AD FOR SEVERAL MOVIES SHOWS UP INSTANTLY ON YOUR SCREEN.
“Oh, I’ve heard it was good but I am a bit hungry. What if we go get something to eat first?”
AD FOR SEVERAL LOCAL RESTAURANTS POPS UP ON YOUR SCREEN.
“Chinese? Mexican? Italian?”
ADS FOR EACH TYPE OF CUISINE RUNS ACROSS THE SCREEN WITH EACH WORD SAID.
NOTE: About now I should tell you that a company called Pudding (started by two ex-intelligence officers in the Israeli military) is beta testing a new web-based phone service that listens in on your conversations and tailors ad content to your words.

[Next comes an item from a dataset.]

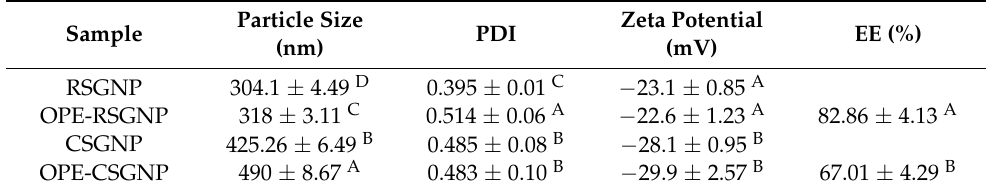
Table 3. Particle size, zeta potential and encapsulation efficiency of nanoparticle suspensions. Particle Sample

So if you talk about movies and food, the ads pop up about those two things.
“I was thinking about that new restaurant over on the east side.”
ADS FOR SEVERAL EAST SIDE RESTAURANTS SHOW UP.
“You mean Bush Street Grill?”
ADS FOR THE REPUBLICAN PARTY AGENDA SHOW UP ON YOUR SCREEN. ADS FOR BILL MAHER’S SHOW POPS UP WHEN YOU SAY “GRILL” AFTER YOU SAY “BUSH.”
“Yeah. I’ll be by in an hour.”
ADS FOR WATCHES APPEAR.
“Whoa, Captain Jack…”
PIRATES OF CARIBBEAN AD POPS UP. SMALL CAPTAIN MORGAN ADS SLIDES ACROSSBOTTOM JUST FOR GOOD MEASURE.
“I need to put on some make-up, so give me a little more time.”
ADS FOR MAC AND REVLON FILL YOUR SCREEN. PLASTIC SURGERY DOCTOR ADS SLICEACROSS TOP AS TIMEX AND SEIKO ADS AD START FIGHTING IN THE CORNER OF YOUR SCREEN.
“You need more than an hour? You’re killin me here!”
ADS FOR FUNERAL HOMES POP ON. YOUR DOGS BARKS AT THE NEIGHBOR’S CAT AND YOU LOOK OUT THE WINDOW. INSTANTLY, PURINA AND MEOW MIX ADS COME ON.THE SYSTEM CAN READ YOUR DOG’S VOICE TOO.